Birmingham City Council is already fitting solar to 10,000 homes and farmers with more than 35 acres had hoped to earn as much as £50,000 a year harvesting solar energy. But, the government now seems to be backtracking on its promise of large subsidies. Spain's solar industry recently crumbled due to the false economics of government funding and they have a lot more sunshine than the UK. Germany too, which has the world's largest market for solar, has recently had to dramatically decrease promised feed in tariffs in order to prevent an unsustainable bubble.

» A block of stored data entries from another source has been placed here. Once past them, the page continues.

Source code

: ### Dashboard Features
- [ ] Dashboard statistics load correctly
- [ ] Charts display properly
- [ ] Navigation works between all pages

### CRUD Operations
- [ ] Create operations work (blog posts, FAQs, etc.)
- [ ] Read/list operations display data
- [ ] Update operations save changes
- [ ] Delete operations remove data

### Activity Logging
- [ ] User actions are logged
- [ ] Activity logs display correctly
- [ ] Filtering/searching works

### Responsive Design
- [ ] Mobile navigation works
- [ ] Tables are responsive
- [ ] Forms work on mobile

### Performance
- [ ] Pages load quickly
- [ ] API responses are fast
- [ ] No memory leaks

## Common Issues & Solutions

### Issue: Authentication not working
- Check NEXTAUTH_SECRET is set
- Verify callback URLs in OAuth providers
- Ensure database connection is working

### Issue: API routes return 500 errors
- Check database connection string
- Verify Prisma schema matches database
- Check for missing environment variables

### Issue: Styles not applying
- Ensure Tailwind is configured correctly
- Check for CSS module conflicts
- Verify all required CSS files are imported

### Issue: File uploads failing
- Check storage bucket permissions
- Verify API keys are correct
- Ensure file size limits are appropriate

Detractors of solar argue that even if we covered the country in panels we would only produce the energy of a handful of power plants. Nevertheless the limited FIT offer is heralding a 'goldrush' in parts of the South West who hope to revive the local economy. Once the offer ends the industry must be able to sustain itself but in the UK is the latest renewable hot ticket worth the gamble? Even in sunny Cornwall five figure planning application fees have put off many investors and new uncertainty over feed in tariffs has stalled planned projects.
There are those who believe covering the roofs of some of our most loved National Trust Institutions like Dunster Castle with panels will be an expensive mistake. Others believe that any government or public body influence will only falsely inflate and then ultimately suppress the real value of solar.
As ever the industry relies on growing take up making technology cheaper and increased funding for research increasing efficiency even in Britain's darkest parts.
Low cost organic solar cells being developed at Cambridge University could be the answer but can we afford to wait for them to come online.